Wichtig ist immer, die ersten Veröffentlichungen zu sammeln.
Die verschwinden dann meist, werden dementiert, verdreht, vertuscht.

Wir kennen das auch von 9/11, darauf hatte ich schon mehrfach hingewiesen: Die ersten angeblichen Beweise und sog. Tatabläufe sind für die Bewertung am wichtigsten. Nachher wird nachgebessert, werden die Abläufe einem Feinschliff unterzogen, Zeugen nachgereicht, Beweise vernichtet etc..

Ein weiteres Kriterium für FF dürfte der merkwürdige Widerspruch zwischen dem Hype, der sich sofort in konkreten Aktionen manifestiert bei "Bekanntmachung äh Bekanntwerden" und den schnellen Versenkungen der sachlichen Nachbearbeitung sein.

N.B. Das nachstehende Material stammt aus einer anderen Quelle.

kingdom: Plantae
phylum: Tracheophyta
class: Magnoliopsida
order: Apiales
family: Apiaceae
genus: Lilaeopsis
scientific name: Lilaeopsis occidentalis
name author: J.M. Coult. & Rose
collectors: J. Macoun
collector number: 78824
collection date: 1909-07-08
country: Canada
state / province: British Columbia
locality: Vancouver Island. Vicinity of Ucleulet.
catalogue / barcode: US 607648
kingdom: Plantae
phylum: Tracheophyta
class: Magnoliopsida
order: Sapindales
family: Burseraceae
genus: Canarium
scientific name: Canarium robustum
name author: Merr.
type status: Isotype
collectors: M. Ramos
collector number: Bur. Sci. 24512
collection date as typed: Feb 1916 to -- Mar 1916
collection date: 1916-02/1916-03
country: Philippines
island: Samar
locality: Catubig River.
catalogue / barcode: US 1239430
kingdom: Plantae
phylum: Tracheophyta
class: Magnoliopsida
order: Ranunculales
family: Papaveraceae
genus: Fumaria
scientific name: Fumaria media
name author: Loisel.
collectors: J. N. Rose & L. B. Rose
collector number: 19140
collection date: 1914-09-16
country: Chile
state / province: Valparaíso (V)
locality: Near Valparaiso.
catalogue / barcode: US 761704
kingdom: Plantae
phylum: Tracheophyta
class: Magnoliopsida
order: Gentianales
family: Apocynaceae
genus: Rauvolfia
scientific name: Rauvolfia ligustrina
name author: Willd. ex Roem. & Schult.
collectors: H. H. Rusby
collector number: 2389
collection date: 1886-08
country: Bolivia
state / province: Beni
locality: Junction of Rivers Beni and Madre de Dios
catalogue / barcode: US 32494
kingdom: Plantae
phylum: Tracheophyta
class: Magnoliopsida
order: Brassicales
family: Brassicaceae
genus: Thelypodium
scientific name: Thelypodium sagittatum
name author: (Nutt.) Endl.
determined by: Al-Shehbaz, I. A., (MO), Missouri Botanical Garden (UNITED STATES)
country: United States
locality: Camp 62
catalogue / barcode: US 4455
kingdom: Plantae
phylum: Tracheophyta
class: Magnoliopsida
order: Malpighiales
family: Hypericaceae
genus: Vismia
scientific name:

Auch das war schon bei 9/11 so; den NSU Prozess habe ich nicht verfolgt nur mitbekommen, dass man sich tiefschürfend in absolute Nebensächlichkeiten vertieft (stinkende Socken der fragwürdigen Hauptangeklagten- wobei ich als Laie mal die Frage wage: darf man eigentlich jahrelang jemanden in Untersuchungshaft einsperren ohne handfeste Beweise ? ).
Dieses Abschweifen in Nebensächlichkeiten scheint auch typisch zu sein und soll von den forensischen Hauptsächlichkeiten ablenken.
Natürlich ist die Beweisvernichtung geradezu FF-beweisend. - Ich erinnere mich, wie erleichtert unds strahlend Präs. Bush im Fernsehen auftrag, als der letzte Schutt-LKW den sog. ground zero verlies.

Interessant dürfte auch sein, dass wenn Foren kritische und substanzielle Fragen aufwerfen, diese Foren gerne mit abstrusen sog. Verschwörungstheorien zugemüllt werden. Bei der Reizüberflutung gehen dann die Hinweise auf die weichen Stellen des offiziösen Ablaufes unter.